(Beginning of Information)

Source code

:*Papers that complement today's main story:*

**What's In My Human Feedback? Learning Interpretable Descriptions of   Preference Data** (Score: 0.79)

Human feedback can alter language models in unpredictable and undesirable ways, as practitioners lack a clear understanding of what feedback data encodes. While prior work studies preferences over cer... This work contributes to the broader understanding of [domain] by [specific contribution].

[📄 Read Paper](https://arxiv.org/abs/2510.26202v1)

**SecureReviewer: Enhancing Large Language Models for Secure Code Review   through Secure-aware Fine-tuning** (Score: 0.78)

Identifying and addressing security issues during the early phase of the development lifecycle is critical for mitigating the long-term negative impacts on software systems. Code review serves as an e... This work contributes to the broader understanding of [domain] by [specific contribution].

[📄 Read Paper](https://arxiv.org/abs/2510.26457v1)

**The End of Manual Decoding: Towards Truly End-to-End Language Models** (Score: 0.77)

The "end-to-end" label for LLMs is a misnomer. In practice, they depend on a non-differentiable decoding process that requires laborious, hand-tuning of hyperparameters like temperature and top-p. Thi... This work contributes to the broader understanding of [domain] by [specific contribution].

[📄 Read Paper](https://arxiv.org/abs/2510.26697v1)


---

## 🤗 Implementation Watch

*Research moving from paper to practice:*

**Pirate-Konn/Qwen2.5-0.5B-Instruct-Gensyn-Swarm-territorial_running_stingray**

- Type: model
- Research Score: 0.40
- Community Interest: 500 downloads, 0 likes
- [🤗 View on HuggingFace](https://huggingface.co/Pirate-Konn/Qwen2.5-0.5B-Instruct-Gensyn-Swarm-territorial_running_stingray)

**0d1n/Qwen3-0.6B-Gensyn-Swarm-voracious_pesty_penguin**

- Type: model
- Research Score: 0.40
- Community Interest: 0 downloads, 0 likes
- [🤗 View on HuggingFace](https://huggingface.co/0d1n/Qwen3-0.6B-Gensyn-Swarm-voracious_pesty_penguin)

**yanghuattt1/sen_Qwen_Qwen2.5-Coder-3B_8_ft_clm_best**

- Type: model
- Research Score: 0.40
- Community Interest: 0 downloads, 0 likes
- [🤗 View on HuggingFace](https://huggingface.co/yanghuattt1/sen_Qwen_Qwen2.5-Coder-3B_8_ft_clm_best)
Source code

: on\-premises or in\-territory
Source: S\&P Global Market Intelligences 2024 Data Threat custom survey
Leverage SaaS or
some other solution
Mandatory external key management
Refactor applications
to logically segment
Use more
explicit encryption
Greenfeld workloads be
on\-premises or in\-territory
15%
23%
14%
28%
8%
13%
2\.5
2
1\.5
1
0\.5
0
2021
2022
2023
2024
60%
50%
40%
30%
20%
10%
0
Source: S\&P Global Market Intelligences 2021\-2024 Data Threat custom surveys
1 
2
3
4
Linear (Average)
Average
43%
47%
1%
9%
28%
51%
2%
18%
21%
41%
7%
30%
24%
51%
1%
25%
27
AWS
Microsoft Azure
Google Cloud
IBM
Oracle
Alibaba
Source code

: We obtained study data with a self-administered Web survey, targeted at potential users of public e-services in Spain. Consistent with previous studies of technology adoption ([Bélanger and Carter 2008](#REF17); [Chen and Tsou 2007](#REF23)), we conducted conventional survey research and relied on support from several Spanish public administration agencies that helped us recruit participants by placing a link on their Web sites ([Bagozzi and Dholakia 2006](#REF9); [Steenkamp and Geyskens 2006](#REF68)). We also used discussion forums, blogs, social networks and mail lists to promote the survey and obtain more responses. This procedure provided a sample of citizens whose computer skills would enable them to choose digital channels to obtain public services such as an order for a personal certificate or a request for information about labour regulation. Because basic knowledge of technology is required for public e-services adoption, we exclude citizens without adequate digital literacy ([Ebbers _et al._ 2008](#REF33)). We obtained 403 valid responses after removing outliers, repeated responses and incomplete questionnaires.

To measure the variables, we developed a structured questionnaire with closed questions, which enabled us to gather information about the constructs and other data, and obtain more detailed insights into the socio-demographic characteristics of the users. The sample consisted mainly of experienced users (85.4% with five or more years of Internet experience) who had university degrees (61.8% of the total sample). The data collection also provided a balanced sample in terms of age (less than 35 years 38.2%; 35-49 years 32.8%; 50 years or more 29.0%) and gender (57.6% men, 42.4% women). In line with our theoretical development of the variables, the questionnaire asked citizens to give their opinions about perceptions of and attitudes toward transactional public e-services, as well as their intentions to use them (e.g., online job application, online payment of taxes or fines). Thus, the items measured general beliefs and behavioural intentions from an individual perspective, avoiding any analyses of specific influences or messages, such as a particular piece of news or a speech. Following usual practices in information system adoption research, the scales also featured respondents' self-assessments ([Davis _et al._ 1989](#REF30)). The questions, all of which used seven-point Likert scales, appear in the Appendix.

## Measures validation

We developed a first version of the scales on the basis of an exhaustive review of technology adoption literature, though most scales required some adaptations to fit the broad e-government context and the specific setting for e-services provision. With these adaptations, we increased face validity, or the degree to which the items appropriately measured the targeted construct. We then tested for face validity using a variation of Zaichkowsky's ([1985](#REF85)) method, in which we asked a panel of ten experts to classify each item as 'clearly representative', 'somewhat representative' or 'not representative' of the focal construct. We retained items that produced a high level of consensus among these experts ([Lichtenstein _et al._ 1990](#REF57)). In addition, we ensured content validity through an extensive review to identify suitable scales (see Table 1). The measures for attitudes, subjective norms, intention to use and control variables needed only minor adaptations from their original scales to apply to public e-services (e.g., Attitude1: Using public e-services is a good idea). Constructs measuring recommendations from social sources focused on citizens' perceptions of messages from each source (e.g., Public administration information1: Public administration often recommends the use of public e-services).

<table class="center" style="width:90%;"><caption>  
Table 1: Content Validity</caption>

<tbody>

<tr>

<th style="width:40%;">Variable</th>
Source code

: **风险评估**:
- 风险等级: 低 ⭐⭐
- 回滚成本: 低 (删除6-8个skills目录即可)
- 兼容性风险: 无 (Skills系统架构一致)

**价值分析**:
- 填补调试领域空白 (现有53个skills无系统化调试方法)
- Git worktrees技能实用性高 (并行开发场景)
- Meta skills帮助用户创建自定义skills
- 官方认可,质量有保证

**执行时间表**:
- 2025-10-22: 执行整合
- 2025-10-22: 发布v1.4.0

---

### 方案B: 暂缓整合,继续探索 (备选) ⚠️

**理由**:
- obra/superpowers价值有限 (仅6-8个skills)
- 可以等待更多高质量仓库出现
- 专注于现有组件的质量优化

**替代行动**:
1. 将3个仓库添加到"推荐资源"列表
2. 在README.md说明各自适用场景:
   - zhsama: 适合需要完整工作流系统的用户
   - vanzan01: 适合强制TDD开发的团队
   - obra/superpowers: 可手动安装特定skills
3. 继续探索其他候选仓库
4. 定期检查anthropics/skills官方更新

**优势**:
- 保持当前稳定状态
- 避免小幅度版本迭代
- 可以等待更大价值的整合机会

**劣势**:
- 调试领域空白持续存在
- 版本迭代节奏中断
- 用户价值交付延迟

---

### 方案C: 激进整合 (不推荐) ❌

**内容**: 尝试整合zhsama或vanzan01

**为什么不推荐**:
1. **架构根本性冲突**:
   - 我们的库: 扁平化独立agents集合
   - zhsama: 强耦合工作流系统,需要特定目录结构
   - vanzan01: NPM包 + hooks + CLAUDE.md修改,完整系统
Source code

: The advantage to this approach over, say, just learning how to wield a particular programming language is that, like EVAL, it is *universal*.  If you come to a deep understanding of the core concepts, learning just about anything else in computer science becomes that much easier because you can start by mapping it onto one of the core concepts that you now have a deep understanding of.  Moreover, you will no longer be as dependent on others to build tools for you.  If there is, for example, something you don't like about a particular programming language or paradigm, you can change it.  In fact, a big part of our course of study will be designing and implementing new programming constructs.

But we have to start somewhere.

(End of Information)

* _Task statement_: Please return each line of the data above in which the word "Global" occurs.

* _Task answer_:
Source: S\&P Global Market Intelligences 2024 Data Threat custom survey
Source: S\&P Global Market Intelligences 2021\-2024 Data Threat custom surveys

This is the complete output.